Sara Brandellero, Assistant Professor in Brazilian Studies (LUCAS), is a founding member of the newly launched European Network of Brazilianists working in Cultural Analysis/Rede Europeia de Brasilianistas de Análise Cultural – REBRAC. Network launched at international conference at the University of London.

Remapping Brazilian Cultural Studies

On 25 September, Sara Brandellero, jointly with Dr Stephanie Dennison (Reader in Brazilian Studies, Leeds, UK) and Dr Tori Holmes (Lecturer in Brazilian Studies, Queen’s University Belfast, UK), organised the international conference Remapping Brazilian Cultural Studies, held at Senate House, University of London. Organised with the generous support of the Institute of Latin American Studies of the University of London (ILAS), the event counted around 50 delegates and opened with a keynote address by Professor David Treece, of King’s College London. The conference provided an important forum to take stock of the field of Brazilian cultural analysis and also served as the launch of, and first output of, the new European network REBRAC.

Why a new network?

REBRAC (Rede Europeia de Brasilianistas de Análise Cultural/European Network of Brazilianists working in Cultural Analysis) has been launched to provide an urgently needed networking space for both established and postgraduate/early career scholars working in Brazilian cultural analysis in Europe. It aims to provide scholars with a forum to exchange ideas and raise their profiles online and in person, in an atmosphere of conviviality and mutual support. Working in collaboration with other associations in Portuguese/Brazilian studies, such as the International Association of Lusitanists (AIL), REBRAC will serve to share information on developments in Brazilian cultural affairs, on academic activities in Europe, Brazil and elsewhere linked to cultural analysis, and to forge and develop potential links and collaborations between Brazilianists based in Europe.

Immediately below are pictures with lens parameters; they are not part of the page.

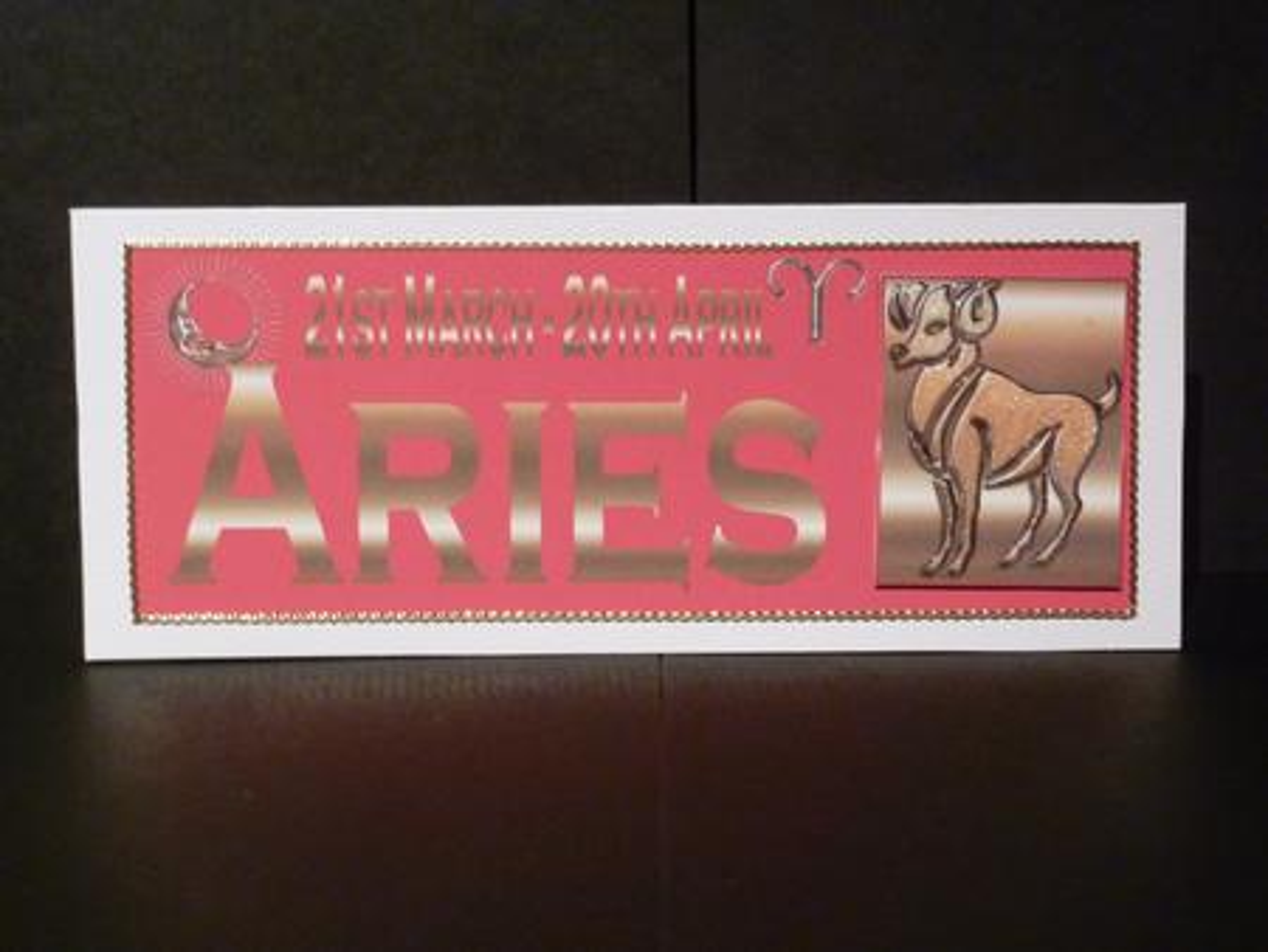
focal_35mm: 63
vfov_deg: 23.3
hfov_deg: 30.7
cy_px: 476
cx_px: 634
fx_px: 2309
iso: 400
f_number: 4
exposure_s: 1/10
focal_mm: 10.3
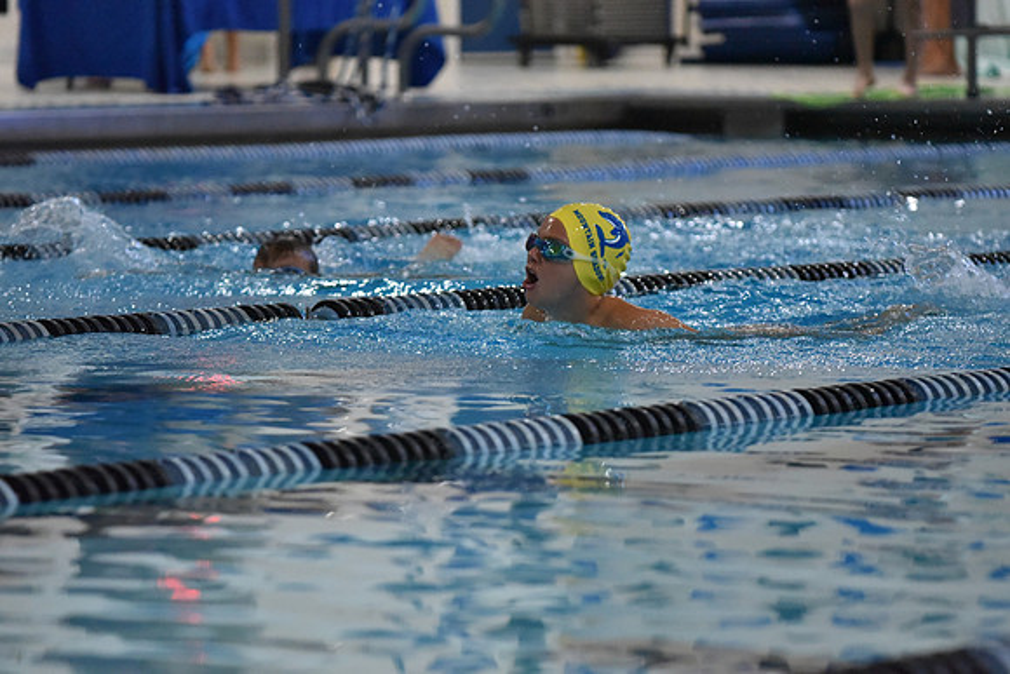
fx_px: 5612
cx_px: 505
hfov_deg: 10.3
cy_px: 337
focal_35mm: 200
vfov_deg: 6.9
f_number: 5
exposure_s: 1/500
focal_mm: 200
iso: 10000
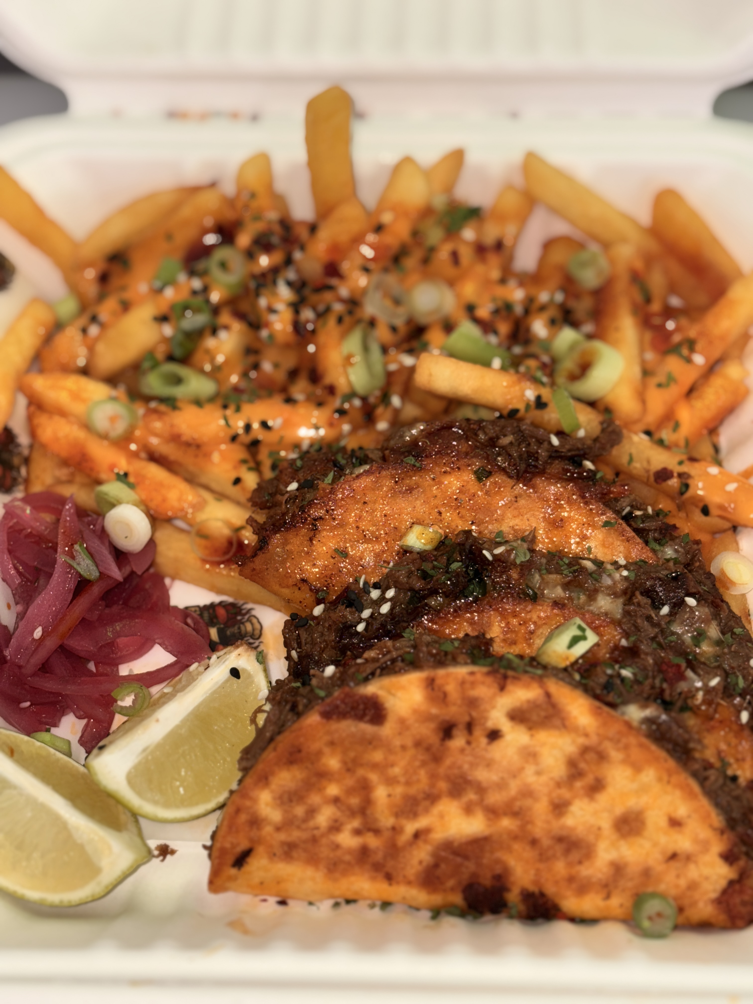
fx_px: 1508
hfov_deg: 28.0
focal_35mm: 52
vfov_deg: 36.8
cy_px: 502
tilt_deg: -57.5
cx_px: 376
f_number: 1.6
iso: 32
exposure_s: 1/40
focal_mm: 5.96
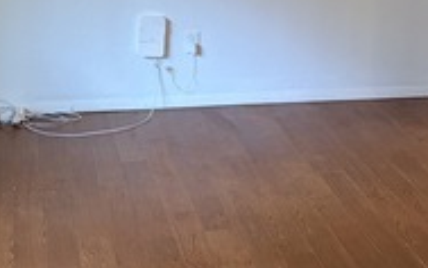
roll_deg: +0.1
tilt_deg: -13.4
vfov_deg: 13.5
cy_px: 111
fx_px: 1131
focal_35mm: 97
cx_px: 196
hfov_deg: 21.4
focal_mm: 5.96
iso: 250
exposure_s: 1/60
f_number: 1.6
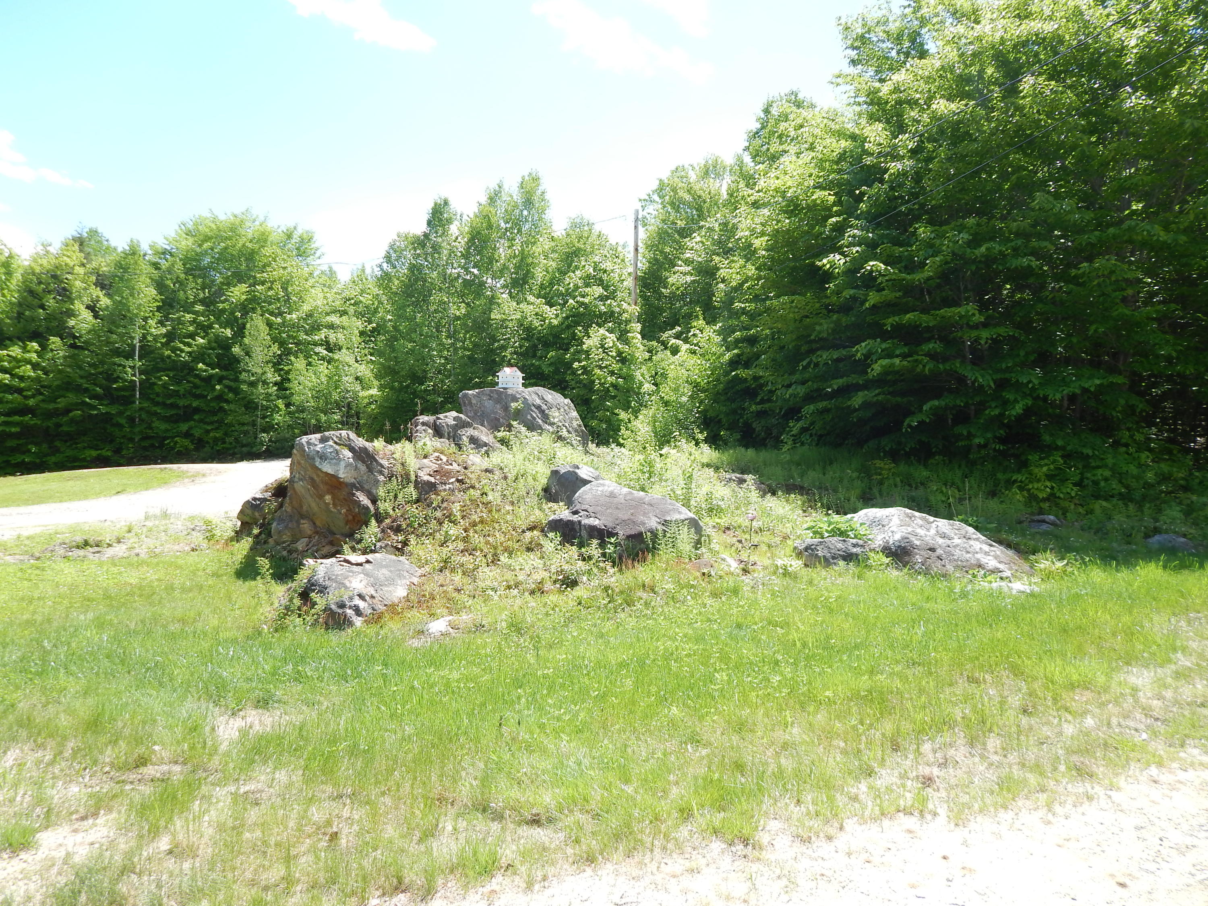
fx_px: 803
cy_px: 453
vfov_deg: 58.9
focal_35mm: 23
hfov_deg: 73.9
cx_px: 604
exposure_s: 1/500
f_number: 3
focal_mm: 4
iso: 125
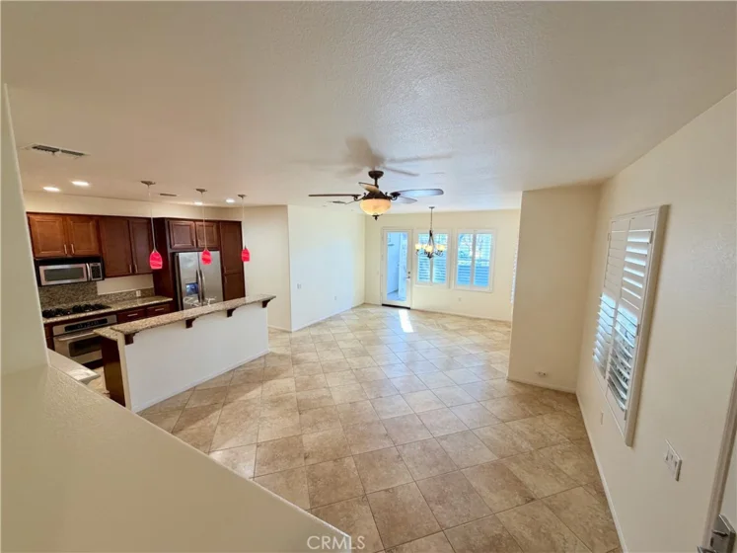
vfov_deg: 85.7
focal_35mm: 14
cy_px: 276
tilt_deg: -8.9
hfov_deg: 102.1
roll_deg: +0.1
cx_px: 368
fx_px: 298
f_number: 2.2
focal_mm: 2.22
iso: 250
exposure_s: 1/120
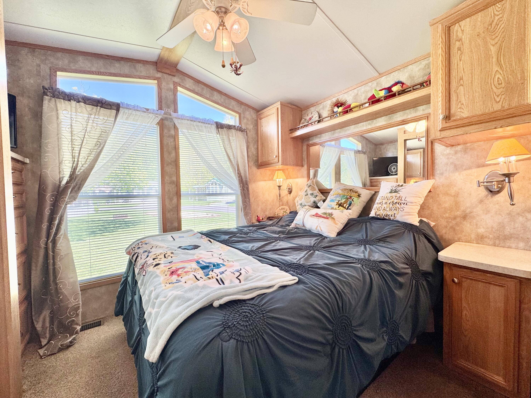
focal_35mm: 14
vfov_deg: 85.7
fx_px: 215
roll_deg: +1.3
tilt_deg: -2.2
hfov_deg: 102.1
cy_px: 199
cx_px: 266
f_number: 2.2
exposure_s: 1/120
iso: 50
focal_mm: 2.22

Despite its size (half of South America), its increasing importance both in terms of its International Relations profile and investment in the culture industries, the attention it is drawing from the organization of mega-events (Rio+20 Summit; World Cup; Olympics), the breadth and volume of its cultural production and the range of research being carried out by Europe-based scholars, within Europe Brazil is still too frequently omitted from broader discussions of Latin American culture, or subsumed within wider discussions in which its cultural specificities are ultimately elided. REBRAC thus aims to bring Brazilian cultural analysis into sharp focus.